IL GABBIANO
TITOLO
Il gabbiano
REGIA
Anton Milenin
CAST
Filippo Timi, etc…
ANNO
2001
INFORMAZIONI
Laboratorio Studio su IL GABBIANO di Cechov diretto dal russo Anton Milenen con la partecipazione della Compagnia teatrale di Giorgio Barberio Corsetti. Il laboratorio, inserito nell’ambito del Progetto Cechov dedicato all’ incontro fra attori italiani emergenti e giovani registi stranieri, si è tenuto agli inizi del 2001 presso il Centro Petralata di Roma. Le prove elaboravano tutte le funzioni di rapporto tra l’attore e il proprio corpo, tra l’attore e gli altri, tra gli attori e l’ambiente scenico, pur in assenza di una qualsiasi scenografia.
Durante le prove gli attori, a volte, in modo autonomo, a volte coralmente, misuravano la scena con i propri passi, con il proprio corpo disteso, con lo sguardo, dall’alto della propria statura o in modo radente con il viso a terra o per linee oblique con spostamenti e flessioni del corpo. Si mettevano in contatto con il corpo degli altri attori, cercando di accumulare magnetismo prima e poi di far agire il proprio magnetismo con quello degli altri, attraendosi, respingendosi, creando effetti di gravitazione e di deriva.
Le espressioni del volto e del corpo e la modulazione della voce erano un sistema complesso di equilibrio e di movimento nello spazio ma anche emissione radiante e insieme percettiva della scena.

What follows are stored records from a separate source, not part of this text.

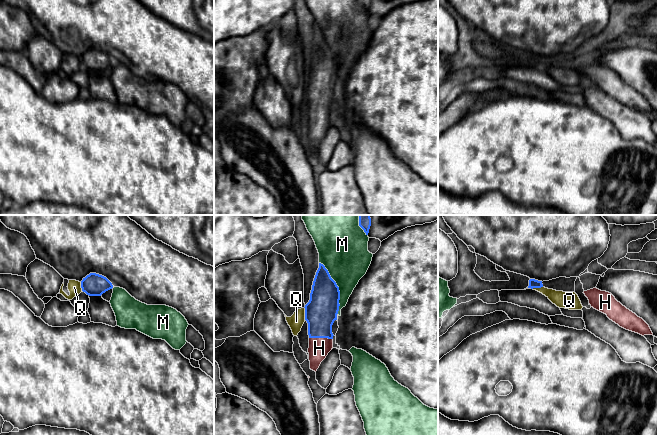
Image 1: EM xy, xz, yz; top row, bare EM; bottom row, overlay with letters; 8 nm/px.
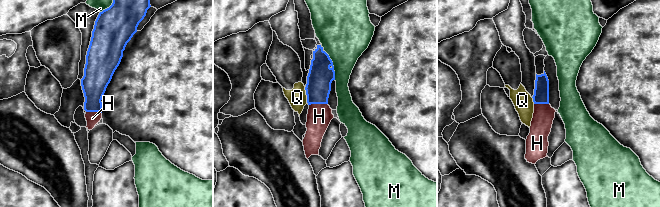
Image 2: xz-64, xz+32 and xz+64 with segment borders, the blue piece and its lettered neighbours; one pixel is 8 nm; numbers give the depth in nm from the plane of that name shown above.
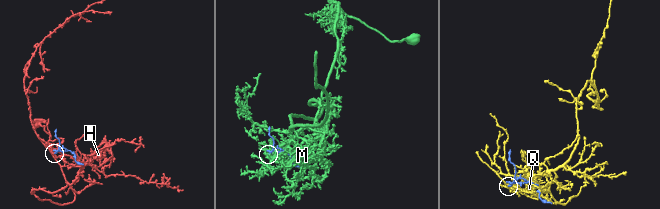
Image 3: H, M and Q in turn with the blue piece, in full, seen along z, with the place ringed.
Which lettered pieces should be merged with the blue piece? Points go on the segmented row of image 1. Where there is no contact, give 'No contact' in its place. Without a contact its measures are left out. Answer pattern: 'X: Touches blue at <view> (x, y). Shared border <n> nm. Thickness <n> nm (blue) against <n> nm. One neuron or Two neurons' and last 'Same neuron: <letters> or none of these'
H: Touches blue at xz (321, 337). Shared border 190 nm. Thickness 260 nm (blue) against 160 nm. One neuron
M: Touches blue at xz (338, 287). Shared border 440 nm. Thickness 260 nm (blue) against 360 nm. Two neurons
Q: Touches blue at xz (305, 313). Shared border 100 nm. Thickness 260 nm (blue) against 120 nm. Two neurons
Same neuron: H

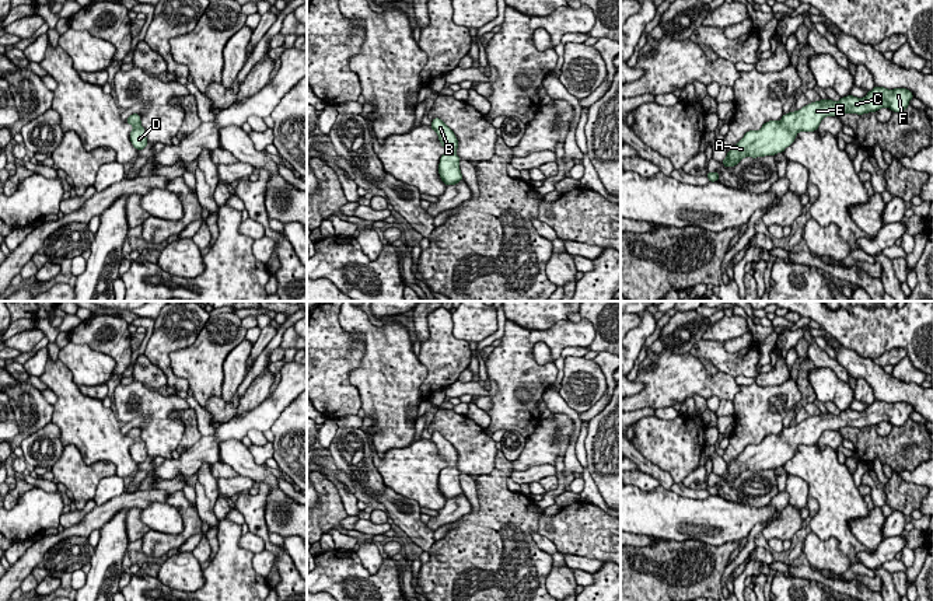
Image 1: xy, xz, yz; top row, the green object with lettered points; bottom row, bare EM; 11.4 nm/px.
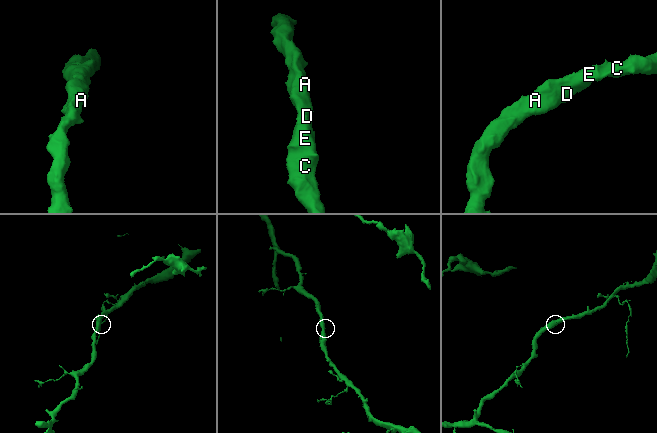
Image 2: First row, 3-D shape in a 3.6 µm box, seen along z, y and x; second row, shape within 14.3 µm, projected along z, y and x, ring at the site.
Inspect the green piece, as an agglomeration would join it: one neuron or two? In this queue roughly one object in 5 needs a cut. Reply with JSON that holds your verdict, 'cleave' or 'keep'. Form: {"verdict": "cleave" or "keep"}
{"verdict": "keep"}

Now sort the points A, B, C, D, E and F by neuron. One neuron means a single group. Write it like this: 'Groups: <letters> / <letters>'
Groups: A B C D E F

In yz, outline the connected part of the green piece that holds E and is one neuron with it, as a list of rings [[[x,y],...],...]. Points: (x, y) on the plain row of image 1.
[[[874,401],[866,410],[842,410],[839,415],[821,413],[803,420],[799,424],[785,427],[780,434],[769,434],[759,444],[749,444],[730,462],[721,475],[730,482],[741,476],[745,471],[765,471],[783,467],[800,445],[815,445],[821,434],[827,430],[841,430],[842,427],[869,427],[881,422],[892,426],[902,426],[913,412],[906,402],[888,403]]]

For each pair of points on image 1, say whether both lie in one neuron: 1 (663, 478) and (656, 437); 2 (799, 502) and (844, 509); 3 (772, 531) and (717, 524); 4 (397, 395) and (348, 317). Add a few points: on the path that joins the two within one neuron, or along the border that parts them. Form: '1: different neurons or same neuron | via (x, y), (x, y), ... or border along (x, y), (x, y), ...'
1: different neurons | border along (635, 448), (664, 470), (674, 482)
2: different neurons | border along (789, 474), (797, 475), (807, 485), (809, 495)
3: different neurons | border along (781, 513), (768, 524)
4: same neuron | via (390, 374), (388, 350), (369, 331)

Gli attori provavano anche il rapporto del proprio corpo, registrandone il comportamento e le reazioni, con diversi tipi di abbigliamento. Grande attenzione era prestata alla sensibilità della superficie della pelle e delle sue sensazioni al confine con l’ambiente e con l’attenzione del pubblico. Attraversavano la scena, chiaramente percepibili, alcune interferenze di maniera e di esibizione chiaramente percepibili, alcune interferenze di maniera e di esibizione del metodo, la le frequenze autentiche, vibrate all’interno dell’attore ed emesse all’esterno, erano altrettanto evidenti, nette e sorprendenti, e portavano gli spettatori alla risonanza. Molto interessante anche il programma del regista definito “Entro i limiti di tenerezza”.

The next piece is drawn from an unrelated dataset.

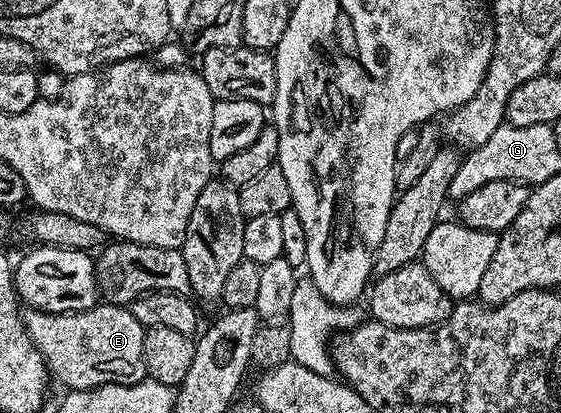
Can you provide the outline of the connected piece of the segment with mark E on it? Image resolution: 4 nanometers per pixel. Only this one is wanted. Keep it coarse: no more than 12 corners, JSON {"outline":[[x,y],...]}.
{"outline":[[125,304],[26,309],[25,330],[66,391],[135,384],[146,327]]}

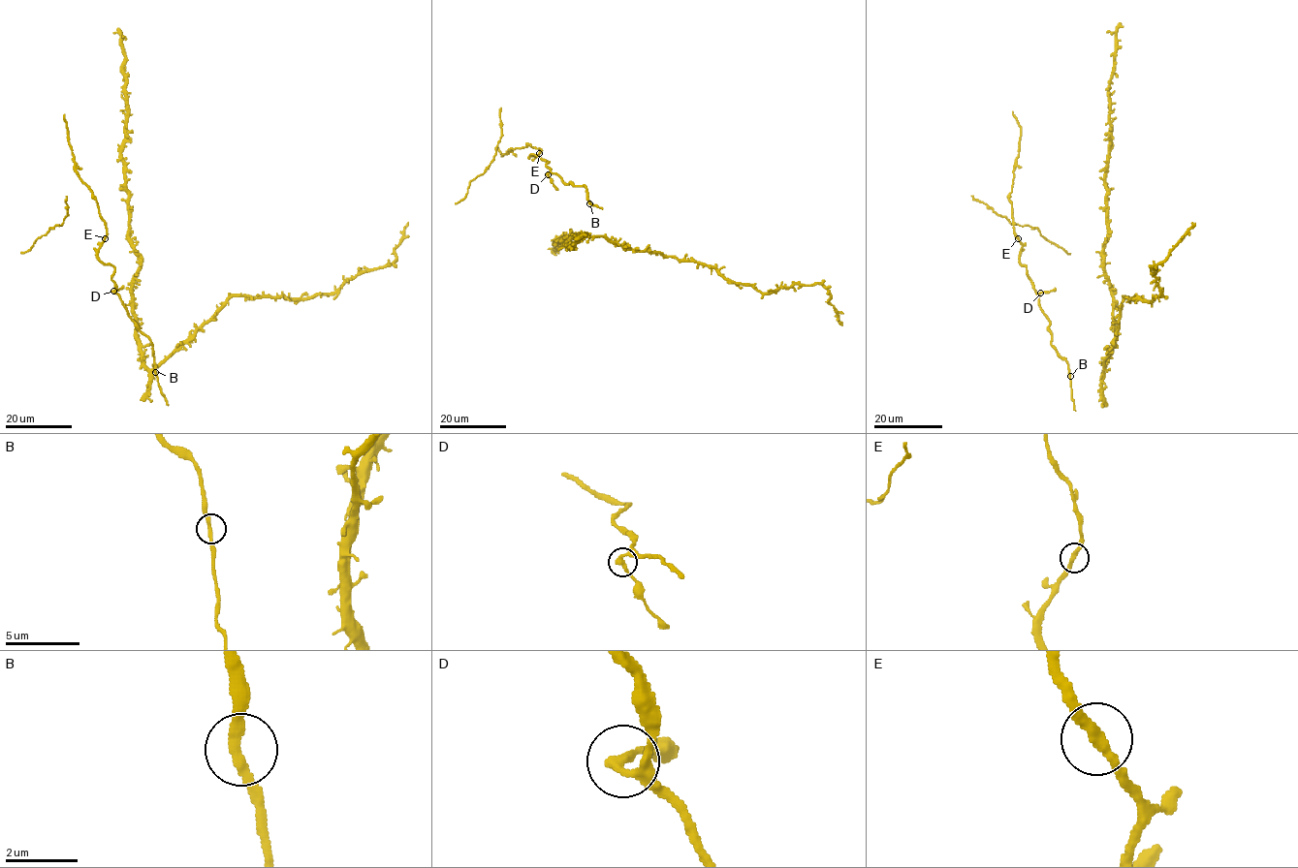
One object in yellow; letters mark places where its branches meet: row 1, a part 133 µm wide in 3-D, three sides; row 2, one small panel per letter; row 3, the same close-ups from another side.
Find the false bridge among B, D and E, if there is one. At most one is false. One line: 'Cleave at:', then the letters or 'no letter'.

Il Gabbiano di Anton Cechov è un’opera invisibile. Muovendosi avanti nel tempo si muove indietro nel contenuto ed in questo modo sta ferma. E’ un medium. Nega quanto va profetizzando, perché profetizza la negazione. Provoca un’esplosione, un duello. Un duello fra il vecchio e il nuovo, fra il nuovo e il nuovissimo, fra il nuovissimo e il classico. Il Gabbiano nella scrittura è un’opera che vola, ma può presentarsi allo spettatore solo come gabbiano impagliato. E’ un ricatto, una provocazione, un fallimento. Autorizzata dalla censura esteriore, soggiace ad una censura interna. Se si dovesse suonare Il Gabbiano al pianoforte non basterebbero le dieci dita delle mani. Quest’opera è un fenomeno strutturale, contiene un codice segreto…. Come un imbuto l’opera aspira ogni movimento vitale del teatro e cresce come un fungo atomico, per sfasciarsi con sfumature e mezzi toni sempre più evanescenti…. Il Gabbiano è uno scherzo. Si può recitare solo “ENTRO I LIMITI DI TENEREZZA”.